Tim Berners-Lee: The Father of the World Wide Web
Tim Berners-Lee: The Father of the World Wide Web
Sir Timothy Berners-Lee is a British computer scientist who
invented the World Wide Web. He received a knighthood from the British Queen
for his efforts (so he is called ‘Sir’). He is director of W3C, which looks
after the Web’s development. A leading British newspaper ranked him as the
world’s greatest living genius. Today’s world would be very different without
his discovery.
Berners-Lee was born in 1955 to parents who were
mathematicians and computer scientists. He grew up with numbers and electronics
and managed to build his own computer.

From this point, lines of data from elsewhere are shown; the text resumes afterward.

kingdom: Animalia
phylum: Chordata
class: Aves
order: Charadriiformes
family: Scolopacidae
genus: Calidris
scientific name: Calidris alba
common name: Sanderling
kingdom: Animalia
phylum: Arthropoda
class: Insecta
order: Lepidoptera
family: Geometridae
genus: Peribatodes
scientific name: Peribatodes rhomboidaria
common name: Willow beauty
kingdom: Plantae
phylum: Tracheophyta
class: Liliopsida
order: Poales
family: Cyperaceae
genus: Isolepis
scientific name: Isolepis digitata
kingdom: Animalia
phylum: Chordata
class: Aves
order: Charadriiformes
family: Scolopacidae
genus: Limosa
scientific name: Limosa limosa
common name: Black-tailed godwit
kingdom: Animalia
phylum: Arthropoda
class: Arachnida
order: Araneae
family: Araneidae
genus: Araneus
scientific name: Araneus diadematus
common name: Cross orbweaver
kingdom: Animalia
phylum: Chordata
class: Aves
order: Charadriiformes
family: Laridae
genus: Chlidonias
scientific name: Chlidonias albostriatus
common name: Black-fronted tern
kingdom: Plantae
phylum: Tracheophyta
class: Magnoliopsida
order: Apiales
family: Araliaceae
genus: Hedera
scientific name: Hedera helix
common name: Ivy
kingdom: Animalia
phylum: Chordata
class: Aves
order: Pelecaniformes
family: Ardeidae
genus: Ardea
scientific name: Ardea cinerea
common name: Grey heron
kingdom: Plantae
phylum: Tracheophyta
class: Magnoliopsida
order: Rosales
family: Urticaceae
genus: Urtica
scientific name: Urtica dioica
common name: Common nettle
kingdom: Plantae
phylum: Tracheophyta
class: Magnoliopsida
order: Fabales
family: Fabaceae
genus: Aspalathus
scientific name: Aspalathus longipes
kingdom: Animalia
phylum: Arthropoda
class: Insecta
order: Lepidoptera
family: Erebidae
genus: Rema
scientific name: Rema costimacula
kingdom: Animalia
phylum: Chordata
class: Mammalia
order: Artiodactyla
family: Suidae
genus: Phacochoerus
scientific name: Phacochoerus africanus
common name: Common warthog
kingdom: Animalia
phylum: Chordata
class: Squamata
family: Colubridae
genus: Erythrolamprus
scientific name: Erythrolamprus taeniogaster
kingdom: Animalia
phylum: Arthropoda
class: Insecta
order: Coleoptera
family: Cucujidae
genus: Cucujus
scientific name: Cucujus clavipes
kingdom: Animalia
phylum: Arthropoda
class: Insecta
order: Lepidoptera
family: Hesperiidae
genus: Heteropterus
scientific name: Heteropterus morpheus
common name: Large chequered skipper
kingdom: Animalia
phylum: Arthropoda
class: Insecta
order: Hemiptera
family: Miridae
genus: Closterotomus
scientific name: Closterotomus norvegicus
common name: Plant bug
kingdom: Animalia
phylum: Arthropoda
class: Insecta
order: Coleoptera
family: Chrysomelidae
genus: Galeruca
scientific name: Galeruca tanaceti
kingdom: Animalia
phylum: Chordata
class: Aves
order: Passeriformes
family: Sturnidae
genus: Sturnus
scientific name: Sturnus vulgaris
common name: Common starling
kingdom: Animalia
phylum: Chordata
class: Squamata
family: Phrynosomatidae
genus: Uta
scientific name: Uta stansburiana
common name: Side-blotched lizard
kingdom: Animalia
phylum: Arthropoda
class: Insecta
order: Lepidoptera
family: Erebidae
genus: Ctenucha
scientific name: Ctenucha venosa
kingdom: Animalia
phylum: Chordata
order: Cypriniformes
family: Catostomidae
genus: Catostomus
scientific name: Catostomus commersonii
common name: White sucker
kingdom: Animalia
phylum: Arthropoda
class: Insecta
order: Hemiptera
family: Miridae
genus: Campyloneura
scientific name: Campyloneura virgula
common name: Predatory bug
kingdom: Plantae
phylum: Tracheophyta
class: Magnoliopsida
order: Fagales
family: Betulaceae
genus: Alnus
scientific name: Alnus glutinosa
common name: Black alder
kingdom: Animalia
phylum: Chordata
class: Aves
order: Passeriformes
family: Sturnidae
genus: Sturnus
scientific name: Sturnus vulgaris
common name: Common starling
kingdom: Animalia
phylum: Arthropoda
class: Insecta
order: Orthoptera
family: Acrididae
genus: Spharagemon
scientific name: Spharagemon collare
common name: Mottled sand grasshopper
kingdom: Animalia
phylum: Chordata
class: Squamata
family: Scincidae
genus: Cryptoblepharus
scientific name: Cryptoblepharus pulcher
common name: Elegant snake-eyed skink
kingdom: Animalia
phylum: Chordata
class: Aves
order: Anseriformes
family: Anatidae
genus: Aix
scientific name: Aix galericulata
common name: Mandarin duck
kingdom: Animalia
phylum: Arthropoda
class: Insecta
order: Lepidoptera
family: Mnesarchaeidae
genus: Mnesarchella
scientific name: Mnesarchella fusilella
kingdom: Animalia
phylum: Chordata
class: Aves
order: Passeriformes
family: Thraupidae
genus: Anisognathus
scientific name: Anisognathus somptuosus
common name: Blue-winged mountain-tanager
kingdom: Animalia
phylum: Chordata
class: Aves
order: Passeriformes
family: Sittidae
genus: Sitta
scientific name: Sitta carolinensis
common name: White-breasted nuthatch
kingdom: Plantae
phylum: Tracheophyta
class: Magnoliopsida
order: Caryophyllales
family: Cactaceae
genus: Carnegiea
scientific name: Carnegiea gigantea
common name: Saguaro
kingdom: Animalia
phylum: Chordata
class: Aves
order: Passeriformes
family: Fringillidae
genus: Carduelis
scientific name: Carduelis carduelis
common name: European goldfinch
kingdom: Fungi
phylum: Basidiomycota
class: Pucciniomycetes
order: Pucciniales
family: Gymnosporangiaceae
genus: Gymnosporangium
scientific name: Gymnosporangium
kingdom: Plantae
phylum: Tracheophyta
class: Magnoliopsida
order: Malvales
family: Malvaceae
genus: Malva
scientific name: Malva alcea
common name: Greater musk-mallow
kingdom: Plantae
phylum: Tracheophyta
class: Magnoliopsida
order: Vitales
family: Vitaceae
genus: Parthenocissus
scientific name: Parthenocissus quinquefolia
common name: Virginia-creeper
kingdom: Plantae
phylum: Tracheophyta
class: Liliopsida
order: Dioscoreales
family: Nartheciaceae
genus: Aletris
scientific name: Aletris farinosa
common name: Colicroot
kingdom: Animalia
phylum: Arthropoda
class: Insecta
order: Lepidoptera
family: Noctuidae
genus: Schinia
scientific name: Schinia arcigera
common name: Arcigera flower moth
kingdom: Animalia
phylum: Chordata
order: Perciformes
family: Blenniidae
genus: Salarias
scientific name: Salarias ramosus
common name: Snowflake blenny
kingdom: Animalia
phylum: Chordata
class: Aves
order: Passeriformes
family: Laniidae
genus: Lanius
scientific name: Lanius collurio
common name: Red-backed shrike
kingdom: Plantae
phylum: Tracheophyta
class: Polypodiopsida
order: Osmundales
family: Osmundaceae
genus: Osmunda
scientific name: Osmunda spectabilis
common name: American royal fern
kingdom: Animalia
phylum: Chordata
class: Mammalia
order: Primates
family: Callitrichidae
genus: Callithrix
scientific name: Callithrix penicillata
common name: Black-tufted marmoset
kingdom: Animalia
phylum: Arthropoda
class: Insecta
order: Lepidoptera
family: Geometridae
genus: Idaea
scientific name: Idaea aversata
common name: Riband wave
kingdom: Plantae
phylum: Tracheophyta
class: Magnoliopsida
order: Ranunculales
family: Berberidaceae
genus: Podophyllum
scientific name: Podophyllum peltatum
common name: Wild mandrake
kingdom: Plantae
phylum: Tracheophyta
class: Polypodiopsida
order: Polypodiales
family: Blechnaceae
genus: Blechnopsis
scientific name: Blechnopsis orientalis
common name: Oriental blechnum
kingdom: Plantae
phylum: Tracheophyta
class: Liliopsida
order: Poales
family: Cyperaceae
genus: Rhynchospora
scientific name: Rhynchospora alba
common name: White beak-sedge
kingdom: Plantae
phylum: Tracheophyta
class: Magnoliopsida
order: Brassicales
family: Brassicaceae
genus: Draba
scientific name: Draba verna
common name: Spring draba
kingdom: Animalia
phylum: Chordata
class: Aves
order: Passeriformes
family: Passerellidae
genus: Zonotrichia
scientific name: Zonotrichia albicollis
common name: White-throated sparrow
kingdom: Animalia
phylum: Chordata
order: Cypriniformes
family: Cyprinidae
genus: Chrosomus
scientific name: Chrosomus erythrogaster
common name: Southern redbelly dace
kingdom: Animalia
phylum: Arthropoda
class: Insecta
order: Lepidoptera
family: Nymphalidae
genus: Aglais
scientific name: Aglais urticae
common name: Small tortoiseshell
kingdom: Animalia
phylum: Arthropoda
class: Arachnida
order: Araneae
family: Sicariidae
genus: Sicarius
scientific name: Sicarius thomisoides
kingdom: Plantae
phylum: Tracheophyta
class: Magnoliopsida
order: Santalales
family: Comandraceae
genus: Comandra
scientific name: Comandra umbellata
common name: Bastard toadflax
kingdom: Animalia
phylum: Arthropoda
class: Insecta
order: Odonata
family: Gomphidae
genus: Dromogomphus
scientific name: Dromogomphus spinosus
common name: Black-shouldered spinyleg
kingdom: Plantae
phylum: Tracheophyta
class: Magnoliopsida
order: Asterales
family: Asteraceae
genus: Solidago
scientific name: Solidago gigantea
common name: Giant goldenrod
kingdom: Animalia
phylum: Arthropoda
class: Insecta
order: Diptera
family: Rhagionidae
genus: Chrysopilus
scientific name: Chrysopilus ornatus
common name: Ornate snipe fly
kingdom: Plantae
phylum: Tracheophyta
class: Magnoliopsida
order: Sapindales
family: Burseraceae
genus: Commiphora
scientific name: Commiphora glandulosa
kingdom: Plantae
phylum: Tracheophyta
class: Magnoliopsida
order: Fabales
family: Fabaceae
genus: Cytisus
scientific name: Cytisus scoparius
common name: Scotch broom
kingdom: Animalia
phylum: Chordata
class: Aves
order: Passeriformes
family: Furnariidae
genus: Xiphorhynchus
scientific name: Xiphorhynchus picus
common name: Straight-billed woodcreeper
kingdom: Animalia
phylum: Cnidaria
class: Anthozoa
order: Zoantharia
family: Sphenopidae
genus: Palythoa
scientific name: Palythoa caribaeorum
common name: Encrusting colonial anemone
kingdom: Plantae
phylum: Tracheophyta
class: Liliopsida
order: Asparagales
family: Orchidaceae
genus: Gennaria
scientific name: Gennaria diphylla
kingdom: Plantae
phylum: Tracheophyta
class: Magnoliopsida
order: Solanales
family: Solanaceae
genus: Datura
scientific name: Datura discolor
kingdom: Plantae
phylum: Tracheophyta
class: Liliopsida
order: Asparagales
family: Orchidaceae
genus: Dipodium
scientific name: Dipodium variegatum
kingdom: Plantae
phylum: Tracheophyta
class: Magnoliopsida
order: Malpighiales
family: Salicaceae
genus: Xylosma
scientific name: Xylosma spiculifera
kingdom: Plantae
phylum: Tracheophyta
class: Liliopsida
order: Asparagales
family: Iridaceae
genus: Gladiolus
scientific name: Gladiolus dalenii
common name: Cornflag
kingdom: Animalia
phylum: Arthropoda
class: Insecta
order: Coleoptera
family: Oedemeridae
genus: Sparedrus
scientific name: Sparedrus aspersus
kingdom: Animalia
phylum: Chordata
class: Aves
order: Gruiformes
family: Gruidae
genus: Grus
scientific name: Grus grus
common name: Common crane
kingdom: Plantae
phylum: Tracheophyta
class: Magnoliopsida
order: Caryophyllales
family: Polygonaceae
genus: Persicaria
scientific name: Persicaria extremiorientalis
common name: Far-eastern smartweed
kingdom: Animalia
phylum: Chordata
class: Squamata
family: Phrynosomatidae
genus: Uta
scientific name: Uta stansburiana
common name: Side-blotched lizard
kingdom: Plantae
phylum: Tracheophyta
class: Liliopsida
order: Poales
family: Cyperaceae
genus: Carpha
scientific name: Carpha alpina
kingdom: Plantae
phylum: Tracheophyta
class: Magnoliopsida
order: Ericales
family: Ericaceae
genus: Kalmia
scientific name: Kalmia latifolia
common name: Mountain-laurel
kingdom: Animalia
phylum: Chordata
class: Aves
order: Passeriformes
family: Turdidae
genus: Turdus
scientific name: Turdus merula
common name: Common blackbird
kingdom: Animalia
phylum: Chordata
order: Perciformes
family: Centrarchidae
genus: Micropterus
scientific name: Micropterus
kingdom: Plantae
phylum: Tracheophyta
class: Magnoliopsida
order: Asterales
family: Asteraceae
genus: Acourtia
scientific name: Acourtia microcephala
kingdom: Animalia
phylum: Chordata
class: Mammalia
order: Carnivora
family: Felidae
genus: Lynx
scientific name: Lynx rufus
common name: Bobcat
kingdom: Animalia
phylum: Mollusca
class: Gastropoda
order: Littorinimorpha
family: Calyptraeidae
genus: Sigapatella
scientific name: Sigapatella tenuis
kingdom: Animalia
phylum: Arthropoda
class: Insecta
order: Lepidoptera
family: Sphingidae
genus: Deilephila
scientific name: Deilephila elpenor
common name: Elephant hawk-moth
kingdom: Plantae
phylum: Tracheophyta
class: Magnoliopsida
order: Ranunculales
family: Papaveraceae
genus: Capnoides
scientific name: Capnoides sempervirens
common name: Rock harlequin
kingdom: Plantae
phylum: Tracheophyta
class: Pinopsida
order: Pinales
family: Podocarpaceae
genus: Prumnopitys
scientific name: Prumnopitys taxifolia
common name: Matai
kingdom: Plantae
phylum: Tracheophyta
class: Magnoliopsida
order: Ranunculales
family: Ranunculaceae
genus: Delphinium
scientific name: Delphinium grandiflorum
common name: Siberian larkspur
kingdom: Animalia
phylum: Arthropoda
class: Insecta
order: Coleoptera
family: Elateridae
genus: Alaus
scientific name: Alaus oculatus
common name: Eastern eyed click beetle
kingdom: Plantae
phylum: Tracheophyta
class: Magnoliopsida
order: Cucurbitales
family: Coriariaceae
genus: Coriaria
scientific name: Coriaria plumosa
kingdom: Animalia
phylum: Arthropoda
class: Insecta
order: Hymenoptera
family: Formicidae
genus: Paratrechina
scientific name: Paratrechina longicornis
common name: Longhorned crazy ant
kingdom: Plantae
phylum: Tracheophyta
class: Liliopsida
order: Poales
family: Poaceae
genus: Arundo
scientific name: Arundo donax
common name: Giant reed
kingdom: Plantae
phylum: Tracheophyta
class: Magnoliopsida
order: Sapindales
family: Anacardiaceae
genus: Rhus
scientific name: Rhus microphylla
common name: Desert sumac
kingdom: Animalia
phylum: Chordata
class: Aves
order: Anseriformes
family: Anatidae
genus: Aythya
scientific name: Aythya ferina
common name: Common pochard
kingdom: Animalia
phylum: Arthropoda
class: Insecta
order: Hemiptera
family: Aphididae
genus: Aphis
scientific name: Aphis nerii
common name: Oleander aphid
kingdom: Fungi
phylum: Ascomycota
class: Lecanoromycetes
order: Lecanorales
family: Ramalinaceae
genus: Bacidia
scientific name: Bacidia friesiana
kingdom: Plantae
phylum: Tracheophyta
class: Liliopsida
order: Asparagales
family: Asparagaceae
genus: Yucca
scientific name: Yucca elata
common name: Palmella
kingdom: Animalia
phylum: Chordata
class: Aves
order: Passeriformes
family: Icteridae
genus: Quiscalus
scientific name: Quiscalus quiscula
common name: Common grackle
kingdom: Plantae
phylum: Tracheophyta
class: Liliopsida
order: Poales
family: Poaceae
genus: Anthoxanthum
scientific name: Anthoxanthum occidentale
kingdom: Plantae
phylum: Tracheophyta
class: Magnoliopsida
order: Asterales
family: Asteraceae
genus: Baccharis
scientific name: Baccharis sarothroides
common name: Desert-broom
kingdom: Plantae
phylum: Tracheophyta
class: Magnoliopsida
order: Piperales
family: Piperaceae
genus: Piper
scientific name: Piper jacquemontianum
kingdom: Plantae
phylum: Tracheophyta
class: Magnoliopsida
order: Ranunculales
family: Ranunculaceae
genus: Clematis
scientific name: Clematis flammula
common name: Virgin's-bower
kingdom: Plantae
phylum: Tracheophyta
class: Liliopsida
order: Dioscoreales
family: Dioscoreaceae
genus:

He went to Oxford University and was
banned from using the computers for hacking. Berners-Lee graduated with a
degree in physics. His first jobs after graduating were as a computer
programmer and software developer.
Berners-Lee spent the 1980s on a project based on sharing
and updating information online. In 1991, he put the first website online. It
explained what the World Wide Web was and how it was used. He gave his idea to
the world for free. In 1994, Berners-Lee founded W3C to set standards and
improve the quality of the Web.
Berners-Lee now spends his time between W3C and as a professor
of computer science in England. He also writes about the future of the Web. In
2004, he was named as the first ever winner of the Millennium Technology Prize.
He has a string of other awards and is listed as one of ‘Time’ magazine’s 100
most important people of the 20th Century.